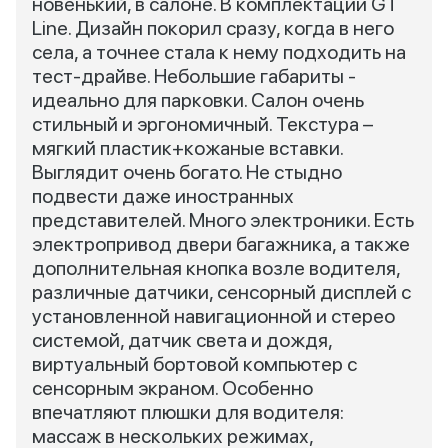
новенький, в салоне. В комплектации GT
Line. Дизайн покорил сразу, когда в него
села, а точнее стала к нему подходить на
тест-драйве. Небольшие габариты -
идеально для парковки. Салон очень
стильный и эргономичный. Текстура –
мягкий пластик+кожаные вставки.
Выглядит очень богато. Не стыдно
подвести даже иностранных
представителей. Много электроники. Есть
электропривод двери багажника, а также
дополнительная кнопка возле водителя,
различные датчики, сенсорный дисплей с
установленной навигационной и стерео
системой, датчик света и дождя,
виртуальный бортовой компьютер с
сенсорным экраном. Особенно
впечатляют плюшки для водителя:
массаж в нескольких режимах,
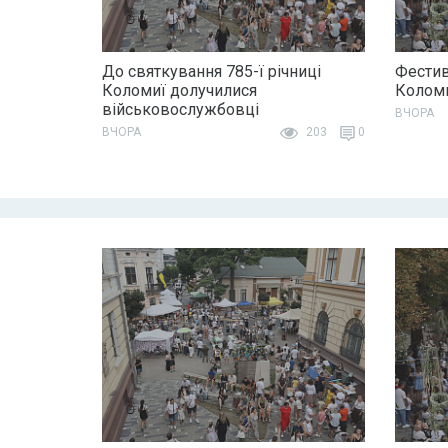
До святкування 785-ї річниці
Фестив
Коломиї долучилися
Колом
військовослужбовці
ВЧОРА
ВЧОРА
203
0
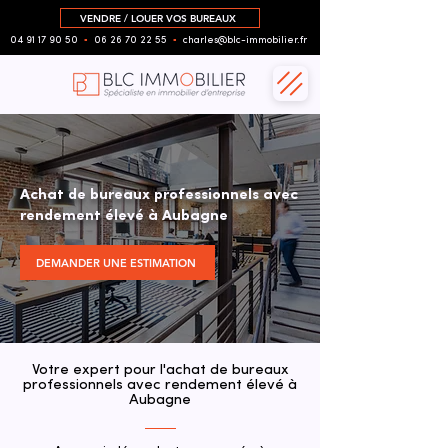
VENDRE / LOUER VOS BUREAUX
04 91 17 90 50
▪︎
06 26 70 22 55
▪︎
charles@blc-immobilier.fr
Achat de bureaux professionnels avec
rendement élevé à Aubagne
DEMANDER UNE ESTIMATION
Votre expert pour l'achat de bureaux
professionnels avec rendement élevé à
Aubagne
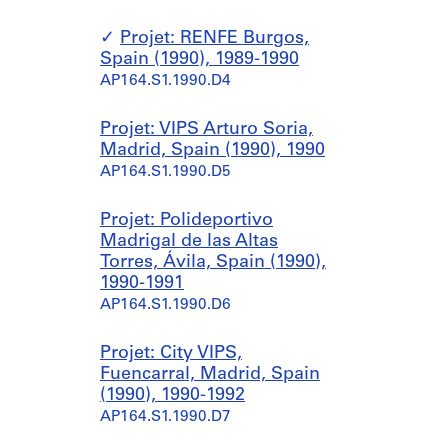
Projet: RENFE Burgos,
Spain (1990), 1989-1990
AP164.S1.1990.D4
Projet: VIPS Arturo Soria,
Madrid, Spain (1990), 1990
AP164.S1.1990.D5
Projet: Polideportivo
Madrigal de las Altas
Torres, Ávila, Spain (1990),
1990-1991
AP164.S1.1990.D6
Projet: City VIPS,
Fuencarral, Madrid, Spain
(1990), 1990-1992
AP164.S1.1990.D7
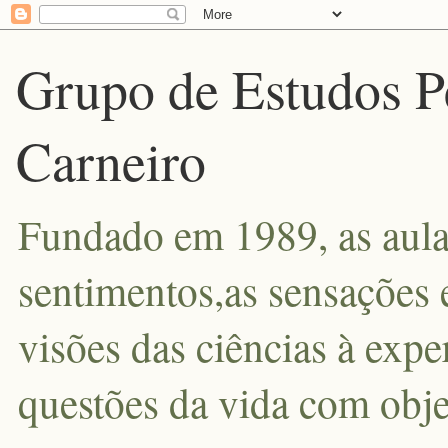
Grupo de Estudos P
Carneiro
Fundado em 1989, as aula
sentimentos,as sensações 
visões das ciências à exp
questões da vida com obje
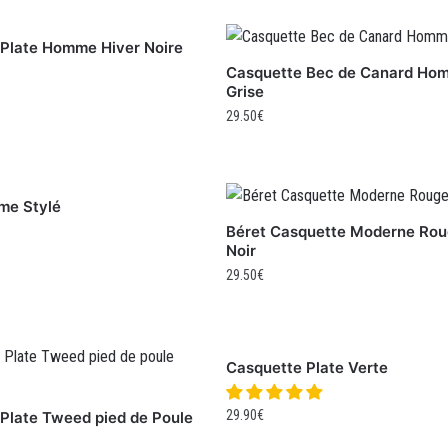
Plate Homme Hiver Noire
Casquette Bec de Canard Ho
Grise
29.50
€
me Stylé
Béret Casquette Moderne Rou
Noir
29.50
€
Casquette Plate Verte
29.90
€
Plate Tweed pied de Poule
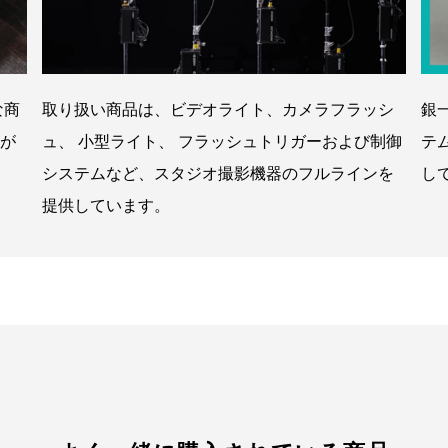
な商
取り扱い商品は、ビデオライト、カメラフラッシ
銀
が
ュ、 小型ライト、 フラッシュトリガーおよび制御
テ
システムなど、スタジオ撮影機器のフルラインを
し
提供しています。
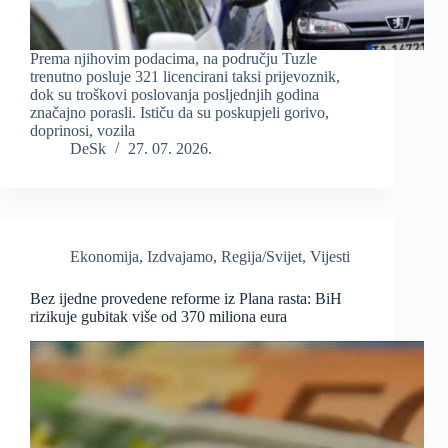
Prema njihovim podacima, na području Tuzle
trenutno posluje 321 licencirani taksi prijevoznik,
dok su troškovi poslovanja posljednjih godina
značajno porasli. Ističu da su poskupjeli gorivo,
doprinosi, vozila
DeSk
27. 07. 2026.
Ekonomija
,
Izdvajamo
,
Regija/Svijet
,
Vijesti
Bez ijedne provedene reforme iz Plana rasta: BiH
rizikuje gubitak više od 370 miliona eura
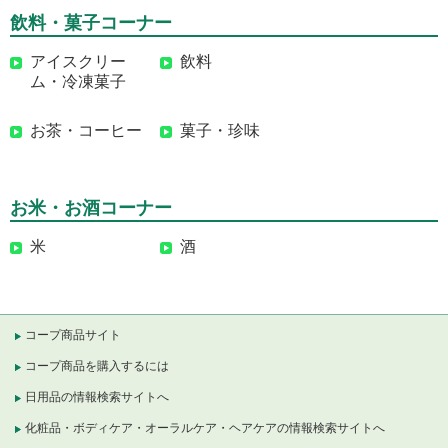
飲料・菓子コーナー
アイスクリー
飲料
ム・冷凍菓子
お茶・コーヒー
菓子・珍味
お米・お酒コーナー
米
酒
コープ商品サイト
コープ商品を購入するには
日用品の情報検索サイトへ
化粧品・ボディケア・オーラルケア・ヘアケアの情報検索サイトへ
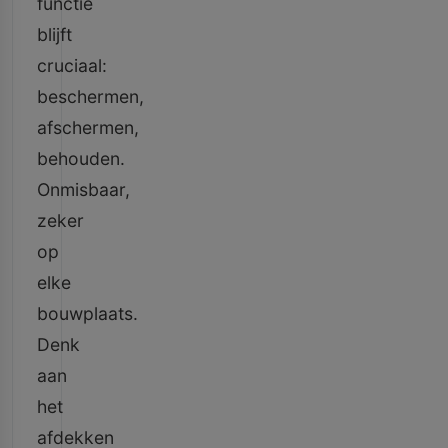
functie
blijft
cruciaal:
beschermen,
afschermen,
behouden.
Onmisbaar,
zeker
op
elke
bouwplaats.
Denk
aan
het
afdekken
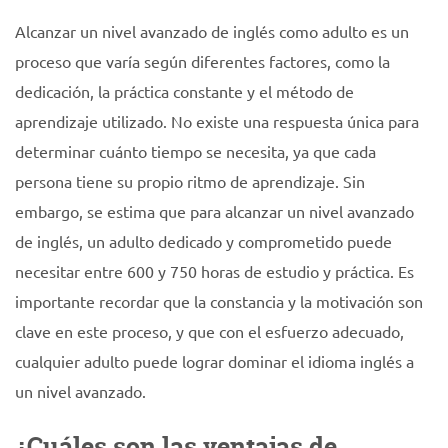
Alcanzar un nivel avanzado de inglés como adulto es un
proceso que varía según diferentes factores, como la
dedicación, la práctica constante y el método de
aprendizaje utilizado. No existe una respuesta única para
determinar cuánto tiempo se necesita, ya que cada
persona tiene su propio ritmo de aprendizaje. Sin
embargo, se estima que para alcanzar un nivel avanzado
de inglés, un adulto dedicado y comprometido puede
necesitar entre 600 y 750 horas de estudio y práctica. Es
importante recordar que la constancia y la motivación son
clave en este proceso, y que con el esfuerzo adecuado,
cualquier adulto puede lograr dominar el idioma inglés a
un nivel avanzado.
¿Cuáles son las ventajas de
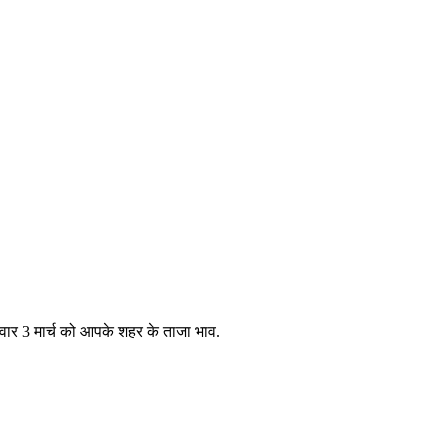
गलवार 3 मार्च को आपके शहर के ताजा भाव.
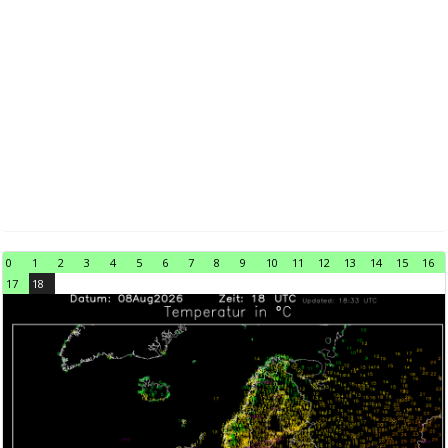
0
1
2
3
4
5
6
7
8
9
10
11
12
13
14
15
16
17
18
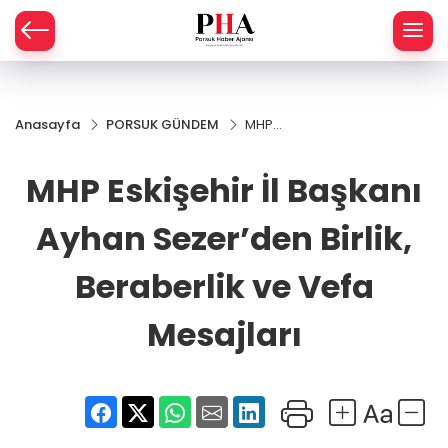
SPOR
Anasayfa
PORSUK GÜNDEM
MHP
AHİSAR
LIK
Eskişehir İl
Başkanı
MHP Eskişehir İl Başkanı
İ
L
Ayhan
Sezer’den
Birlik,
Ayhan Sezer’den Birlik,
R
Beraberlik
ve Vefa
Beraberlik ve Vefa
SPRES
Mesajları
Mesajları
OMİ
ÖVİZ
RLAR
RTS HABER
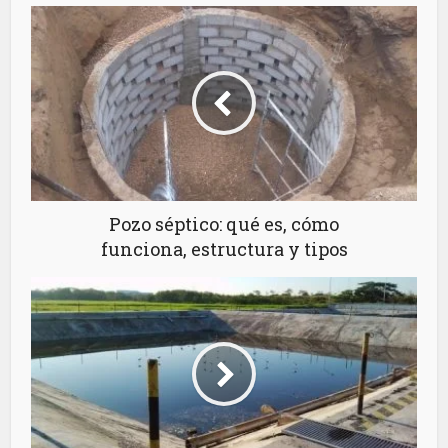
Pozo séptico: qué es, cómo
funciona, estructura y tipos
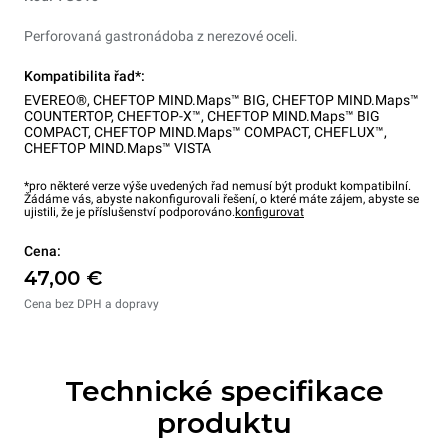
Perforovaná gastronádoba z nerezové oceli.
Kompatibilita řad*:
EVEREO®
,
CHEFTOP MIND.Maps™ BIG
,
CHEFTOP MIND.Maps™
COUNTERTOP
,
CHEFTOP-X™
,
CHEFTOP MIND.Maps™ BIG
COMPACT
,
CHEFTOP MIND.Maps™ COMPACT
,
CHEFLUX™
,
CHEFTOP MIND.Maps™ VISTA
*pro některé verze výše uvedených řad nemusí být produkt kompatibilní.
Žádáme vás, abyste nakonfigurovali řešení, o které máte zájem, abyste se
ujistili, že je příslušenství podporováno.
konfigurovat
Cena:
47,00 €
Cena bez DPH a dopravy
Technické specifikace
produktu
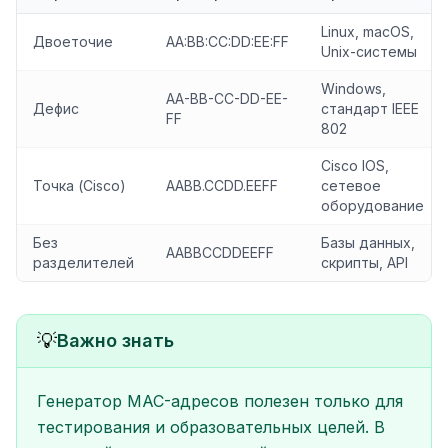
Linux, macOS,
Двоеточие
AA:BB:CC:DD:EE:FF
Unix-системы
Windows,
AA-BB-CC-DD-EE-
Дефис
стандарт IEEE
FF
802
Cisco IOS,
Точка (Cisco)
AABB.CCDD.EEFF
сетевое
оборудование
Без
Базы данных,
AABBCCDDEEFF
разделителей
скрипты, API
💡
Важно знать
Генератор MAC-адресов полезен только для
тестирования и образовательных целей. В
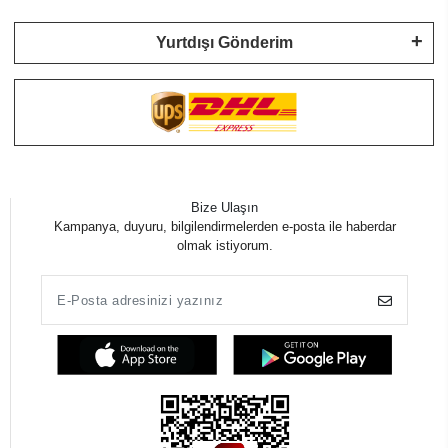
Yurtdışı Gönderim
Bize Ulaşın
Kampanya, duyuru, bilgilendirmelerden e-posta ile haberdar
olmak istiyorum.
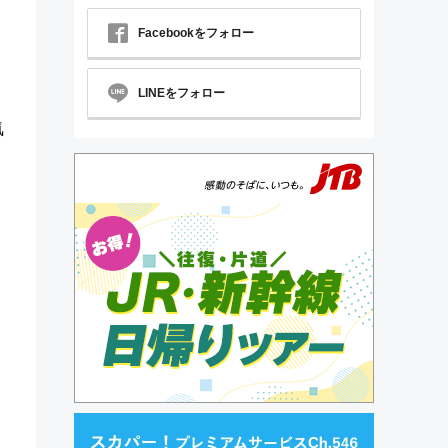
Facebookをフォロー
LINEをフォロー
気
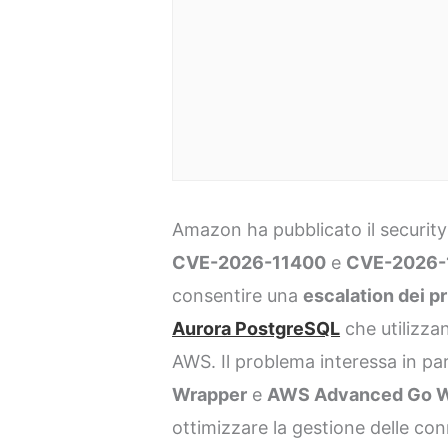
Amazon ha pubblicato il security b
CVE-2026-11400
e
CVE-2026-
consentire una
escalation dei pr
Aurora PostgreSQL
che utilizza
AWS. Il problema interessa in pa
Wrapper
e
AWS Advanced Go W
ottimizzare la gestione delle co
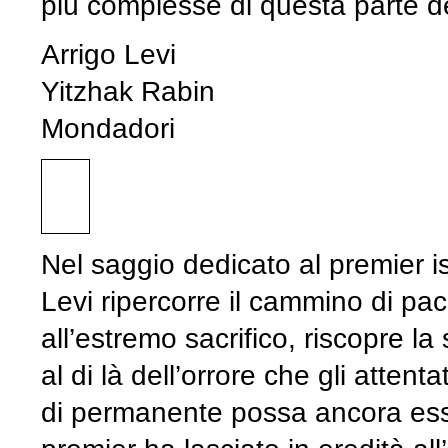
più complesse di questa parte 
Arrigo Levi
Yitzhak Rabin
Mondadori
Nel saggio dedicato al premier i
Levi ripercorre il cammino di pa
all’estremo sacrifico, riscopre la
al di là dell’orrore che gli atten
di permanente possa ancora esser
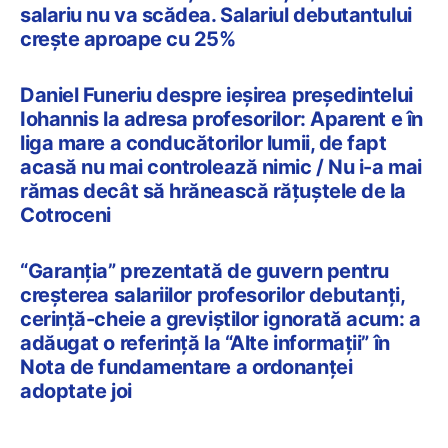
salariu nu va scădea. Salariul debutantului
crește aproape cu 25%
Daniel Funeriu despre ieșirea președintelui
Iohannis la adresa profesorilor: Aparent e în
liga mare a conducătorilor lumii, de fapt
acasă nu mai controlează nimic / Nu i-a mai
rămas decât să hrănească rățuștele de la
Cotroceni
“Garanția” prezentată de guvern pentru
creșterea salariilor profesorilor debutanți,
cerință-cheie a greviștilor ignorată acum: a
adăugat o referință la “Alte informații” în
Nota de fundamentare a ordonanței
adoptate joi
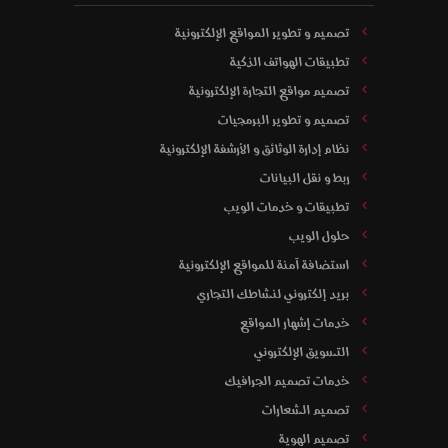
تصميم و تطوير المواقع الإلكترونية
تطبيقات الهواتف الذكية
تصميم مواقع التجارة الإلكترونية
تصميم و تطوير البرمجيات
نظام إدارة الوثائق و الأرشفة الإلكترونية
ربط و نقل البيانات
تطبيقات و خدمات الويب
حلول الويب
استضافة آمنة للمواقع الإلكترونية
بريد إلكتروني لنشاطك التجاري
خدمات إشهار المواقع
التسويق الإلكتروني
خدمات تصميم الجرافيك
تصميم الشعارات
تصميم الهوية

Task description >>
Look over the records above, and wherever a line contains the string "Levi", copy that line.

Answer below >>
Arrigo Levi
Levi ripercorre il cammino di pa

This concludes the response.